------ Information shown ------
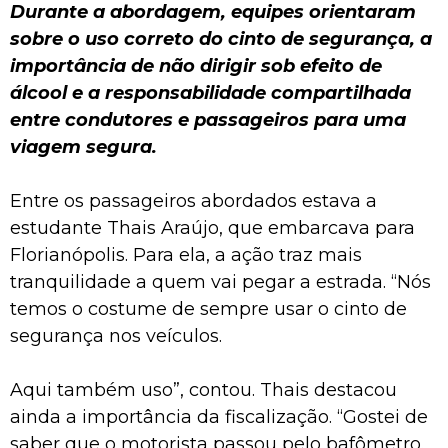
Durante a abordagem, equipes orientaram
sobre o uso correto do cinto de segurança, a
importância de não dirigir sob efeito de
álcool e a responsabilidade compartilhada
entre condutores e passageiros para uma
viagem segura.
Entre os passageiros abordados estava a
estudante Thais Araújo, que embarcava para
Florianópolis. Para ela, a ação traz mais
tranquilidade a quem vai pegar a estrada. “Nós
temos o costume de sempre usar o cinto de
segurança nos veículos.
Aqui também uso”, contou. Thais destacou
ainda a importância da fiscalização. “Gostei de
saber que o motorista passou pelo bafômetro.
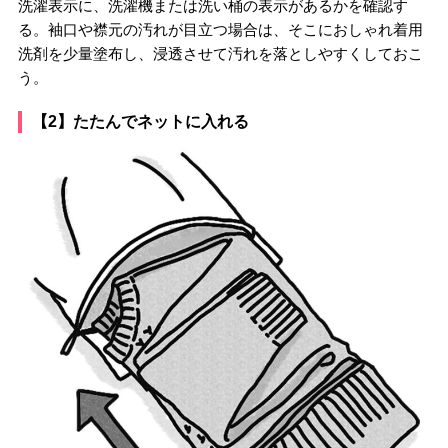
洗濯表示に、洗濯機または洗い桶の表示があるかを確認す
る。袖口や襟元の汚れが目立つ場合は、そこにおしゃれ着用
洗剤を少量塗布し、浸透させて汚れを落としやすくしておこ
う。
【2】たたんでネットに入れる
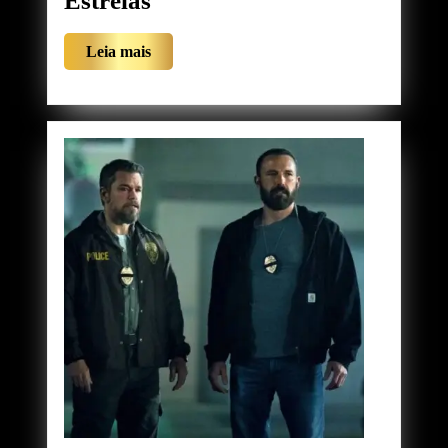
Estrelas
Final
Leia
Leia mais
2
mais
(2026)
3
Estrelas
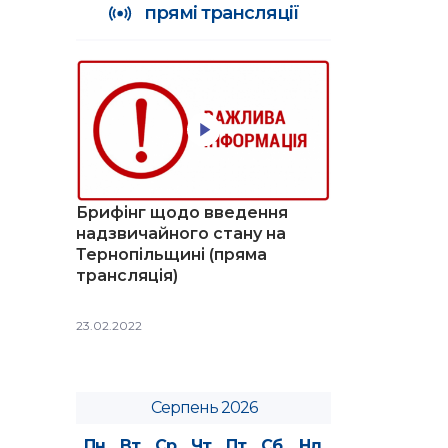
прямі трансляції
Брифінг щодо введення
надзвичайного стану на
Тернопільщині (пряма
трансляція)
23.02.2022
Серпень 2026
Пн
Вт
Ср
Чт
Пт
Сб
Нд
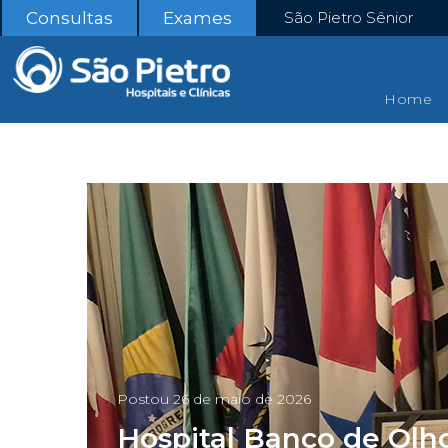
Consultas
Exames
São Pietro Sênior
Home
Postou
26 de maio de 2026
Hospital Banco de Olh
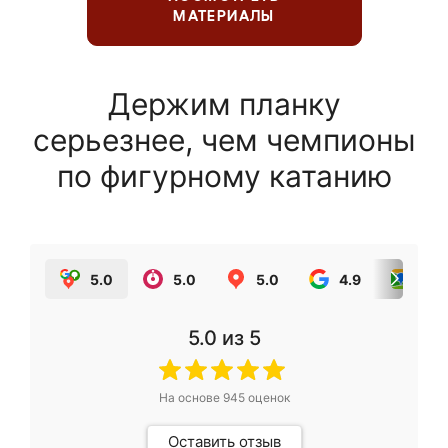
МАТЕРИАЛЫ
Держим планку
серьезнее, чем чемпионы
по фигурному катанию
5.0
5.0
5.0
4.9
5.0
5.0
из 5
На основе
945
оценок
Оставить отзыв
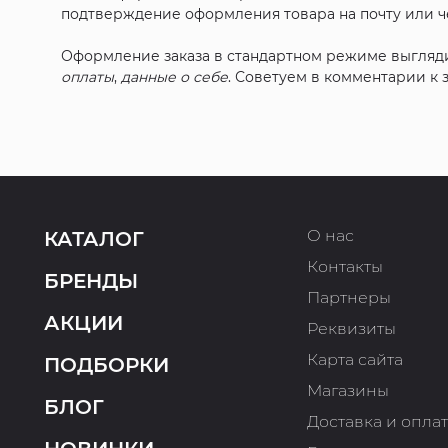
подтверждение оформления товара на почту или че
Оформление заказа в стандартном режиме выгляд
оплаты
,
данные о себе
. Советуем в комментарии к
О нас
КАТАЛОГ
Контакты
БРЕНДЫ
Партнеры
АКЦИИ
Реквизиты
Карта сайта
ПОДБОРКИ
Магазины
БЛОГ
Доставка и опла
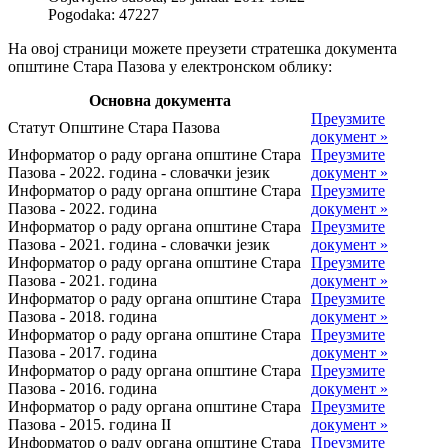
Pogodaka: 47227
На овој страници можете преузети стратешка документа
општине Стара Пазова у електронском облику:
Основна документа
Преузмите
Статут Општине Стара Пазова
документ »
Информатор о раду органа општине Стара
Преузмите
Пазова - 2022. година - словачки језик
документ »
Информатор о раду органа општине Стара
Преузмите
Пазова - 2022. година
документ »
Информатор о раду органа општине Стара
Преузмите
Пазова - 2021. година - словачки језик
документ »
Информатор о раду органа општине Стара
Преузмите
Пазова - 2021. година
документ »
Информатор о раду органа општине Стара
Преузмите
Пазова - 2018. година
документ »
Информатор о раду органа општине Стара
Преузмите
Пазова - 2017. година
документ »
Информатор о раду органа општине Стара
Преузмите
Пазова - 2016. година
документ »
Информатор о раду органа општине Стара
Преузмите
Пазова - 2015. година II
документ »
Информатор о раду органа општине Стара
Преузмите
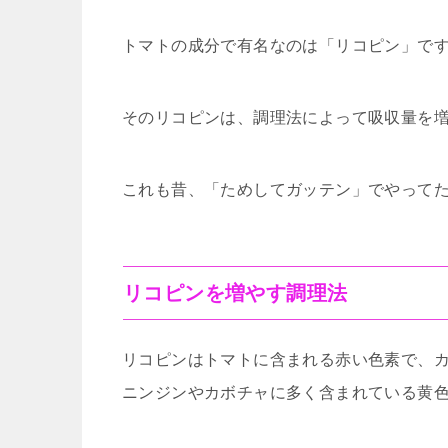
トマトの成分で有名なのは「リコピン」で
そのリコピンは、調理法によって吸収量を
これも昔、「ためしてガッテン」でやって
リコピンを増やす調理法
リコピンはトマトに含まれる赤い色素で、
ニンジンやカボチャに多く含まれている黄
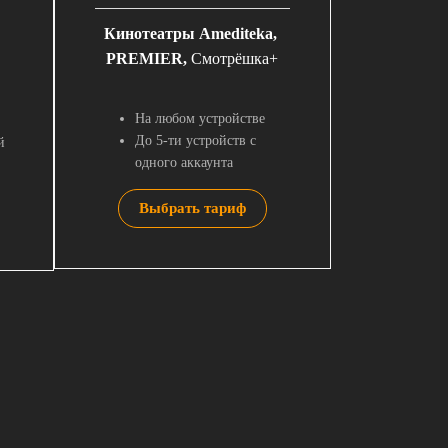
Кинотеатры Amediteka,
PREMIER,
Смотрёшка+
На любом устройстве
До 5-ти устройств с
й
одного аккаунта
Выбрать тариф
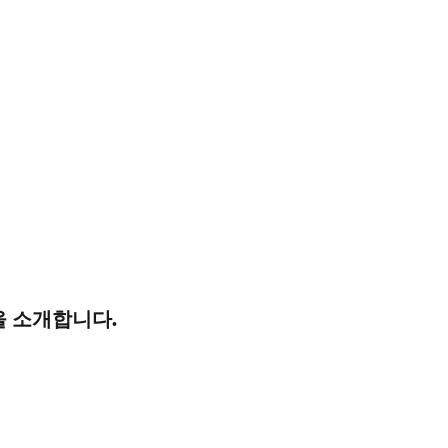
을 소개합니다.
------
*Task statement*:
Write out exactly the lines running from the one with "подтверждение оформления товара" through the end of the material, both ends included, while leaving the pictures out.

*Response for this exercise*:
подтверждение оформления товара на почту или че
Оформление заказа в стандартном режиме выгляд
оплаты
,
данные о себе
. Советуем в комментарии к
О нас
КАТАЛОГ
Контакты
БРЕНДЫ
Партнеры
АКЦИИ
Реквизиты
Карта сайта
ПОДБОРКИ
Магазины
БЛОГ
Доставка и опла
Pogodaka: 47227
На овој страници можете преузети стратешка документа
општине Стара Пазова у електронском облику:
Основна документа
Преузмите
Статут Општине Стара Пазова
документ »
Информатор о раду органа општине Стара
Преузмите
Пазова - 2022. година - словачки језик
документ »
Информатор о раду органа општине Стара
Преузмите
Пазова - 2022. година
документ »
Информатор о раду органа општине Стара
Преузмите
Пазова - 2021. година - словачки језик
документ »
Информатор о раду органа општине Стара
Преузмите
Пазова - 2021. година
документ »
Информатор о раду органа општине Стара
Преузмите
Пазова - 2018. година
документ »
Информатор о раду органа општине Стара
Преузмите
Пазова - 2017. година
документ »
Информатор о раду органа општине Стара
Преузмите
Пазова - 2016. година
документ »
Информатор о раду органа општине Стара
Преузмите
Пазова - 2015. година II
документ »
Информатор о раду органа општине Стара
Преузмите
トマトの成分で有名なのは「リコピン」で
そのリコピンは、調理法によって吸収量を
これも昔、「ためしてガッテン」でやって
リコピンを増やす調理法
リコピンはトマトに含まれる赤い色素で、
ニンジンやカボチャに多く含まれている黄
Кинотеатры Amediteka,
PREMIER,
Смотрёшка+
На любом устройстве
До 5-ти устройств с
й
одного аккаунта
Выбрать тариф
을 소개합니다.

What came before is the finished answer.